───── Auszüge aus Einträgen

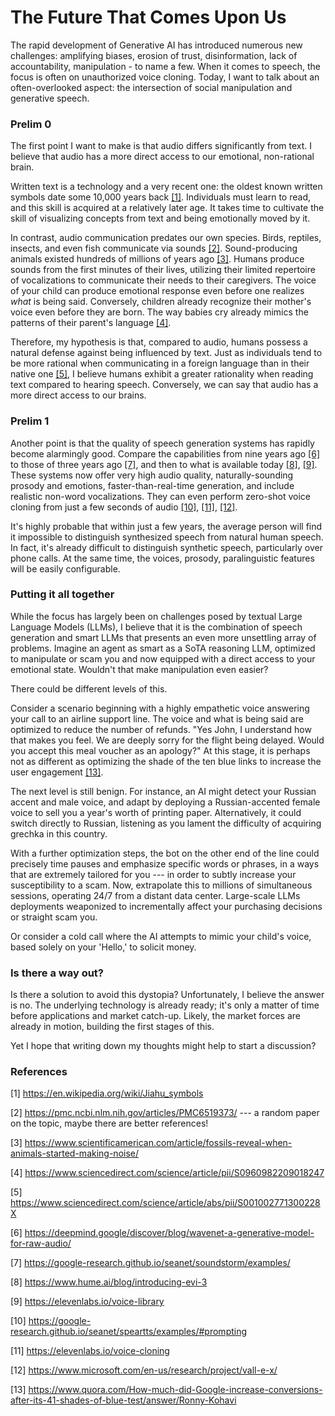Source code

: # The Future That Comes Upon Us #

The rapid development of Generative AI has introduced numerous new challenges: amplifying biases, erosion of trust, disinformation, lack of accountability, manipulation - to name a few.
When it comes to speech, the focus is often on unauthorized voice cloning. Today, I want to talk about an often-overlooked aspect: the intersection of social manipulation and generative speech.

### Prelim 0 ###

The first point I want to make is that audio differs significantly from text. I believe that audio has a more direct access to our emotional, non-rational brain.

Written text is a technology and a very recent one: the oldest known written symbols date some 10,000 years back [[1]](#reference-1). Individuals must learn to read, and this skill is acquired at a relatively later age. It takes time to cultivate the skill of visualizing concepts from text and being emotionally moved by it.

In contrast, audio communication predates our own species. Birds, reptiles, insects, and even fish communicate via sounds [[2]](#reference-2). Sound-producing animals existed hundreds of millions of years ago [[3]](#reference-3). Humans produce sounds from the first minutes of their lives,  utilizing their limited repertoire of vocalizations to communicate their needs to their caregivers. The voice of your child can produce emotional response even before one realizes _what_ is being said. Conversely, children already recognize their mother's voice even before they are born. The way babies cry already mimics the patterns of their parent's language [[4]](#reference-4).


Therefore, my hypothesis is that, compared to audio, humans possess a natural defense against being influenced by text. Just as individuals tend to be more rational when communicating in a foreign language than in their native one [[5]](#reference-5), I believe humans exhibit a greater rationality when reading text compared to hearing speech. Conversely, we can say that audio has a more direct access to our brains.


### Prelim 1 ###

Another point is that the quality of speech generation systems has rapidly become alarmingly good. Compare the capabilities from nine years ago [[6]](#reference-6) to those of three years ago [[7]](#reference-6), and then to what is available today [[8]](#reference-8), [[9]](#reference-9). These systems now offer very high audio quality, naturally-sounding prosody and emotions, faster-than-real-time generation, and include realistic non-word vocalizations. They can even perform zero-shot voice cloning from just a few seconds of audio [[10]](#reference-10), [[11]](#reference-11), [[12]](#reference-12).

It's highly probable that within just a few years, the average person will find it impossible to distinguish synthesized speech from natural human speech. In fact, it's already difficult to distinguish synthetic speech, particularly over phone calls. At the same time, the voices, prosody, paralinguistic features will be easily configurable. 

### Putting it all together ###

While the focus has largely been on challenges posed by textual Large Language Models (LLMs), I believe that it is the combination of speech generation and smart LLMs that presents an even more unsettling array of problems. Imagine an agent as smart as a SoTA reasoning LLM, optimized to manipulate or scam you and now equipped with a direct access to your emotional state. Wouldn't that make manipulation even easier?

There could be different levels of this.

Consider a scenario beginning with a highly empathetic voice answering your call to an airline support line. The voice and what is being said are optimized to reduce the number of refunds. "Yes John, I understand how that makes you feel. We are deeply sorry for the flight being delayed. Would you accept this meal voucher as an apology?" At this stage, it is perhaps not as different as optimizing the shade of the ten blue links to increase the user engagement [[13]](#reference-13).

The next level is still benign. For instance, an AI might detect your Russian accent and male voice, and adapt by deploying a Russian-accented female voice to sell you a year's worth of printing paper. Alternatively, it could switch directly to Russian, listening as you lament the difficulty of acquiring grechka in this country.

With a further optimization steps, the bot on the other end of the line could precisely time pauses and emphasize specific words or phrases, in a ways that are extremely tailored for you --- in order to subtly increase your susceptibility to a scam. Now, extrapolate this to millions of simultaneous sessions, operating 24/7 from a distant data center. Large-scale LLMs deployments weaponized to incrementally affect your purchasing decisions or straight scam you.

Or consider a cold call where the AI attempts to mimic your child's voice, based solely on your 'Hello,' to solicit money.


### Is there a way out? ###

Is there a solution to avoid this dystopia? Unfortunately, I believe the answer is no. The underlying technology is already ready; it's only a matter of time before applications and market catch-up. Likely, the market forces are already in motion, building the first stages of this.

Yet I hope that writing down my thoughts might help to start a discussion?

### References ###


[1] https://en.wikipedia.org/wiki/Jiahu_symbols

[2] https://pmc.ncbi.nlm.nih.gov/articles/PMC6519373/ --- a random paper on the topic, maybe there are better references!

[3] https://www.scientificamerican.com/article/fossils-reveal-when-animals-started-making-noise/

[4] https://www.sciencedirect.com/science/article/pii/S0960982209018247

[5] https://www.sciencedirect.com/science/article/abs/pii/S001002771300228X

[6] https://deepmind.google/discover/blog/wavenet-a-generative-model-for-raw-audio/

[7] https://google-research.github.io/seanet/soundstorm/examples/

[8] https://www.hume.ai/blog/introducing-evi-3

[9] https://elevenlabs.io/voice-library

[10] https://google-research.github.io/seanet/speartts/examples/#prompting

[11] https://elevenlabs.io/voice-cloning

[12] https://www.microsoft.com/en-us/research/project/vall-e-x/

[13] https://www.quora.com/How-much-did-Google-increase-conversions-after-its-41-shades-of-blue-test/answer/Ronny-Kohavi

──────────

### Arbeitsauftrag
Zitieren Sie den Abschnitt, der mit der Zeile beginnt, die "Is there a solution" enthält, und mit der Zeile endet, die "[1] https://en.wikipedia.org/wiki/Jiahu_symbols" enthält. Beide Zeilen gehören dazu.

### Schriftliche Antwort
Is there a solution to avoid this dystopia? Unfortunately, I believe the answer is no. The underlying technology is already ready; it's only a matter of time before applications and market catch-up. Likely, the market forces are already in motion, building the first stages of this.

Yet I hope that writing down my thoughts might help to start a discussion?

### References ###


[1] https://en.wikipedia.org/wiki/Jiahu_symbols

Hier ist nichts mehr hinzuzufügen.